## ACTIVITY:
Scan the records below for the line with "vfov_deg: 15.5" and the line with "exposure_s: 1/696", and retype that range exactly, both ends included, pictures excepted.

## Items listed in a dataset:
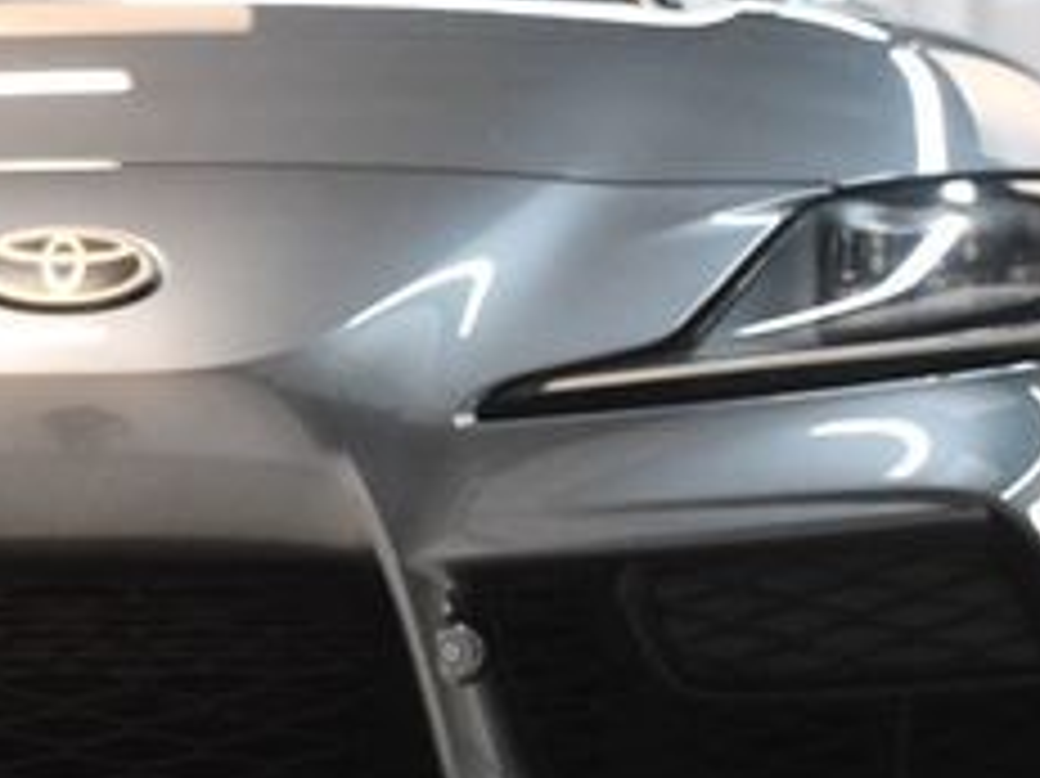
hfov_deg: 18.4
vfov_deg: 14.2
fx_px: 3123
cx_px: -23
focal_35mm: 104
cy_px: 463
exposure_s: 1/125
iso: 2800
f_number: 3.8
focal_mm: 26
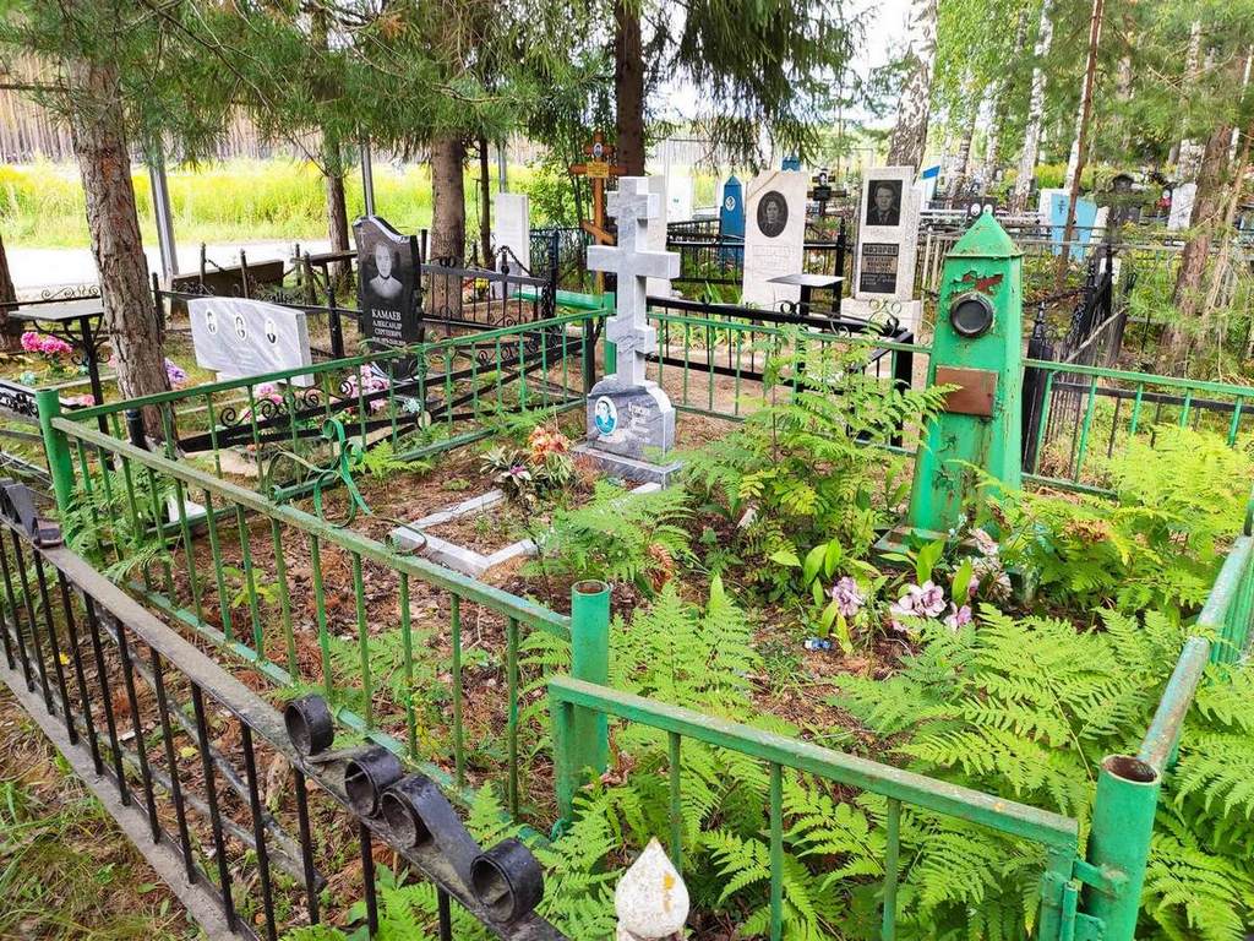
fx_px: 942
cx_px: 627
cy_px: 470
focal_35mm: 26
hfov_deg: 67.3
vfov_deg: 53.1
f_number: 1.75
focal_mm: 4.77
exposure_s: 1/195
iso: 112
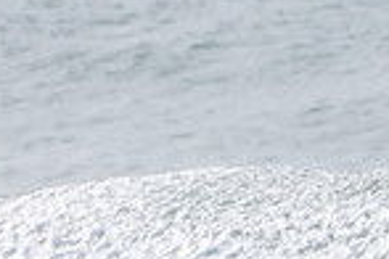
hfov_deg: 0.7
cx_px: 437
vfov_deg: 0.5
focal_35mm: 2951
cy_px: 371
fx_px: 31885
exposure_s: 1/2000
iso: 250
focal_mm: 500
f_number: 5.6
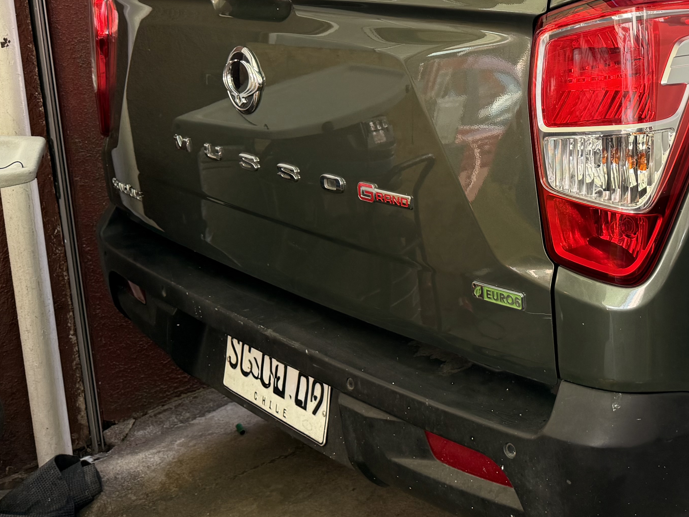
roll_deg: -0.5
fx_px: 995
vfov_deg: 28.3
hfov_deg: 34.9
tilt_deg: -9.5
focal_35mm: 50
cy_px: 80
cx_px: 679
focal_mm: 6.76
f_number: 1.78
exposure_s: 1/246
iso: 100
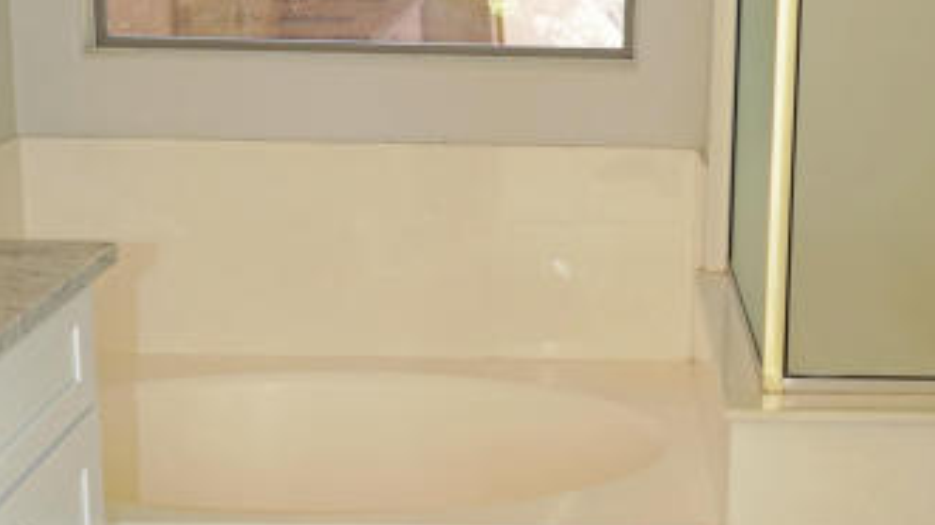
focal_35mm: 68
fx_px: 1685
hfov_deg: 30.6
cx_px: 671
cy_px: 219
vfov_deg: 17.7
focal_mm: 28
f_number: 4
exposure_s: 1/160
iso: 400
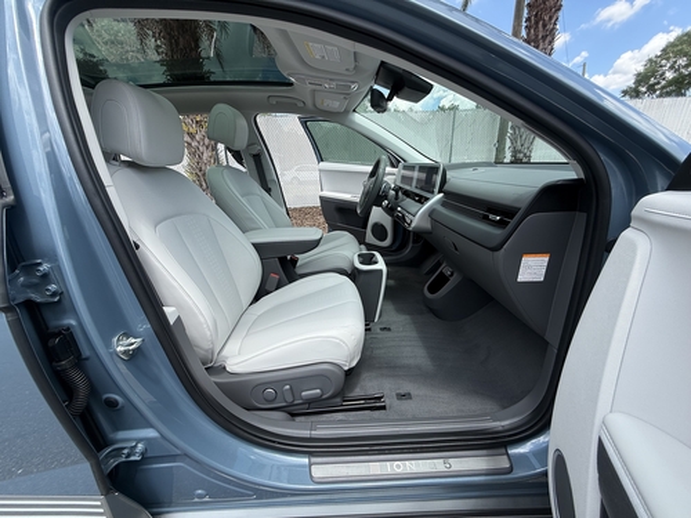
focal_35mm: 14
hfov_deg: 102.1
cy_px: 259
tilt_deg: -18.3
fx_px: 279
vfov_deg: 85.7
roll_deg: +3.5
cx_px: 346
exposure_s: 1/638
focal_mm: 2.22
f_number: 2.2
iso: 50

--

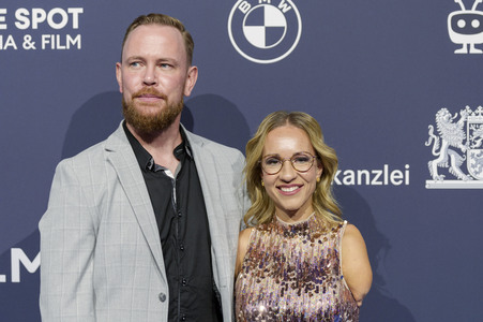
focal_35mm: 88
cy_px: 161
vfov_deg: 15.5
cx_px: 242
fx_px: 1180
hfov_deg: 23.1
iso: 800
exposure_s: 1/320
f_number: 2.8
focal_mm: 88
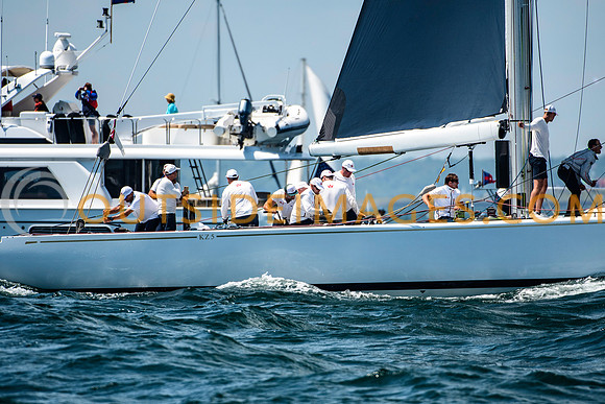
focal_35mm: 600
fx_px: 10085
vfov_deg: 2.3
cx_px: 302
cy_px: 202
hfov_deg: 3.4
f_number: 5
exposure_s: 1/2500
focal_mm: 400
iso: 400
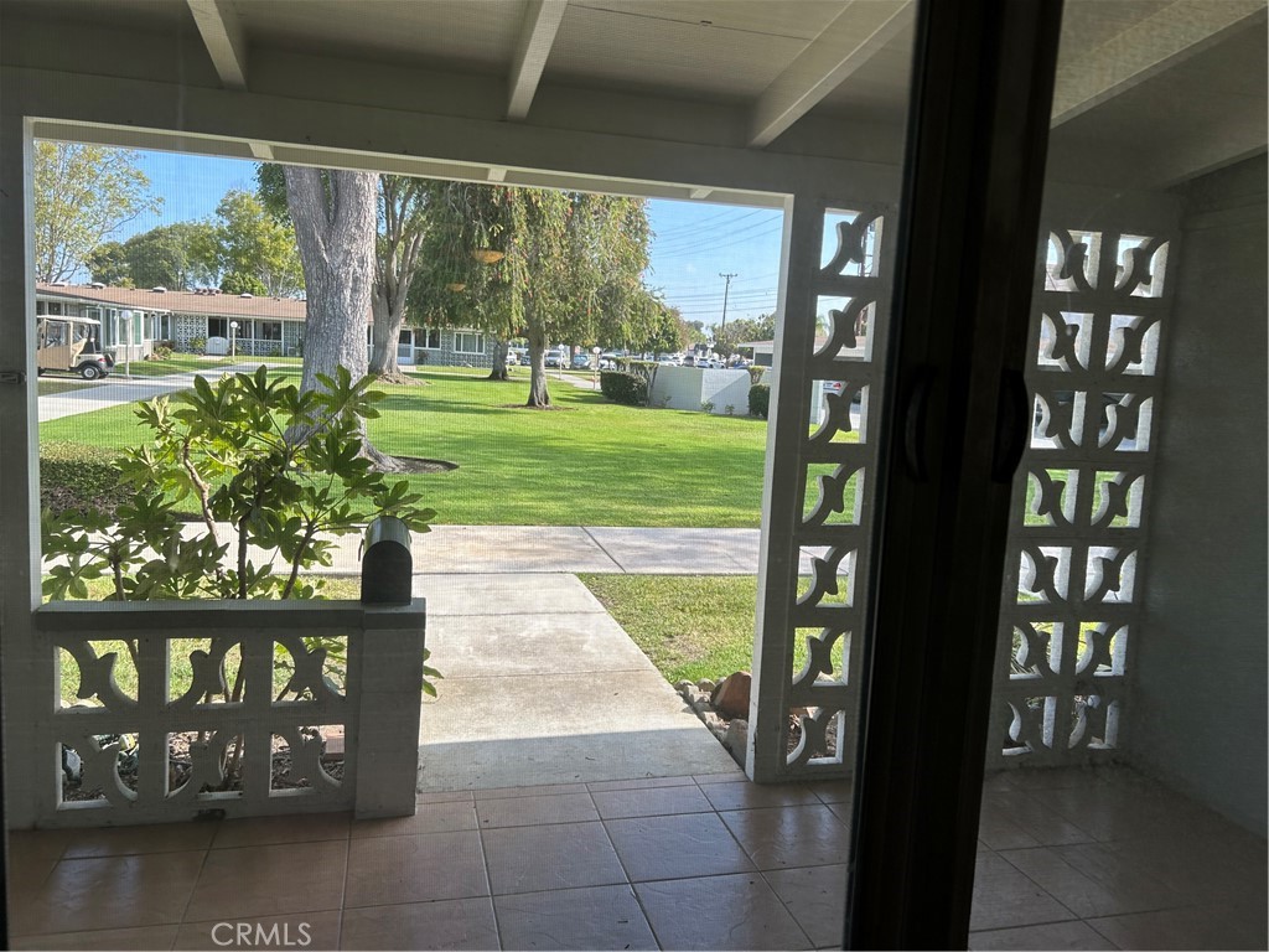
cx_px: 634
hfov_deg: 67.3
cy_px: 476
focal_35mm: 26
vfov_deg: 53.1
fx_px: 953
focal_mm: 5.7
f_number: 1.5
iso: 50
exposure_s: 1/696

## TASK RESPONSE:
vfov_deg: 15.5
cx_px: 242
fx_px: 1180
hfov_deg: 23.1
iso: 800
exposure_s: 1/320
f_number: 2.8
focal_mm: 88
focal_35mm: 600
fx_px: 10085
vfov_deg: 2.3
cx_px: 302
cy_px: 202
hfov_deg: 3.4
f_number: 5
exposure_s: 1/2500
focal_mm: 400
iso: 400
cx_px: 634
hfov_deg: 67.3
cy_px: 476
focal_35mm: 26
vfov_deg: 53.1
fx_px: 953
focal_mm: 5.7
f_number: 1.5
iso: 50
exposure_s: 1/696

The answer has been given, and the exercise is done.